**THE EXERCISE**. Reproduce the items below with "division" substituted for each occurrence of "phylum", keeping every other character unchanged.

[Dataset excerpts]

>>

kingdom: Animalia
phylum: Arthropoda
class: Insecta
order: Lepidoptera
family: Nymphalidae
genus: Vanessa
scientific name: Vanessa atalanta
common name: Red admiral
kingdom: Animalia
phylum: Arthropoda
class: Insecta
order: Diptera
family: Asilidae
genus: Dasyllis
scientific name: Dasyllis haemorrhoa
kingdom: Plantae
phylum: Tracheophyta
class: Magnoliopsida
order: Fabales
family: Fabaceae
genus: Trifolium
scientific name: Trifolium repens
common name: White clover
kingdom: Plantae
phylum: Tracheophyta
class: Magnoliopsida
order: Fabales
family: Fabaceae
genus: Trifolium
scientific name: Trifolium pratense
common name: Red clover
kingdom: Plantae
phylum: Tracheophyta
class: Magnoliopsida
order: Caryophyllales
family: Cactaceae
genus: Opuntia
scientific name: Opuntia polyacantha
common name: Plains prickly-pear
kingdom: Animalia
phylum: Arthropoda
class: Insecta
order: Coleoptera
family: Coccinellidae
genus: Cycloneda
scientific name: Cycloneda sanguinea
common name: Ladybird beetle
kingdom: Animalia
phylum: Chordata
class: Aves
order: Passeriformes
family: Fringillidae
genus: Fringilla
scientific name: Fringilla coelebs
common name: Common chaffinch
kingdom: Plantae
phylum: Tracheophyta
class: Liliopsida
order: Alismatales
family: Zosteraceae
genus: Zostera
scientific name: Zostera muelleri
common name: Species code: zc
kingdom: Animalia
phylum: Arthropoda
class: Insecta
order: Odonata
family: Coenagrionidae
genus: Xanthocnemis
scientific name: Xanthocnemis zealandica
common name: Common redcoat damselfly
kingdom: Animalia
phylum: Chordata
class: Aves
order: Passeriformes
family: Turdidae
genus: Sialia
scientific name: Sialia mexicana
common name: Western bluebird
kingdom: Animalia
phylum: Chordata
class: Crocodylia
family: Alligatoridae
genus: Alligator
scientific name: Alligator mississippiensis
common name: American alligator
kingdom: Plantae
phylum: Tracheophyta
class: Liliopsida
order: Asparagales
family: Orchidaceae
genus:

<<

**OUTPUT BELOW**.
kingdom: Animalia
division: Arthropoda
class: Insecta
order: Lepidoptera
family: Nymphalidae
genus: Vanessa
scientific name: Vanessa atalanta
common name: Red admiral
kingdom: Animalia
division: Arthropoda
class: Insecta
order: Diptera
family: Asilidae
genus: Dasyllis
scientific name: Dasyllis haemorrhoa
kingdom: Plantae
division: Tracheophyta
class: Magnoliopsida
order: Fabales
family: Fabaceae
genus: Trifolium
scientific name: Trifolium repens
common name: White clover
kingdom: Plantae
division: Tracheophyta
class: Magnoliopsida
order: Fabales
family: Fabaceae
genus: Trifolium
scientific name: Trifolium pratense
common name: Red clover
kingdom: Plantae
division: Tracheophyta
class: Magnoliopsida
order: Caryophyllales
family: Cactaceae
genus: Opuntia
scientific name: Opuntia polyacantha
common name: Plains prickly-pear
kingdom: Animalia
division: Arthropoda
class: Insecta
order: Coleoptera
family: Coccinellidae
genus: Cycloneda
scientific name: Cycloneda sanguinea
common name: Ladybird beetle
kingdom: Animalia
division: Chordata
class: Aves
order: Passeriformes
family: Fringillidae
genus: Fringilla
scientific name: Fringilla coelebs
common name: Common chaffinch
kingdom: Plantae
division: Tracheophyta
class: Liliopsida
order: Alismatales
family: Zosteraceae
genus: Zostera
scientific name: Zostera muelleri
common name: Species code: zc
kingdom: Animalia
division: Arthropoda
class: Insecta
order: Odonata
family: Coenagrionidae
genus: Xanthocnemis
scientific name: Xanthocnemis zealandica
common name: Common redcoat damselfly
kingdom: Animalia
division: Chordata
class: Aves
order: Passeriformes
family: Turdidae
genus: Sialia
scientific name: Sialia mexicana
common name: Western bluebird
kingdom: Animalia
division: Chordata
class: Crocodylia
family: Alligatoridae
genus: Alligator
scientific name: Alligator mississippiensis
common name: American alligator
kingdom: Plantae
division: Tracheophyta
class: Liliopsida
order: Asparagales
family: Orchidaceae
genus:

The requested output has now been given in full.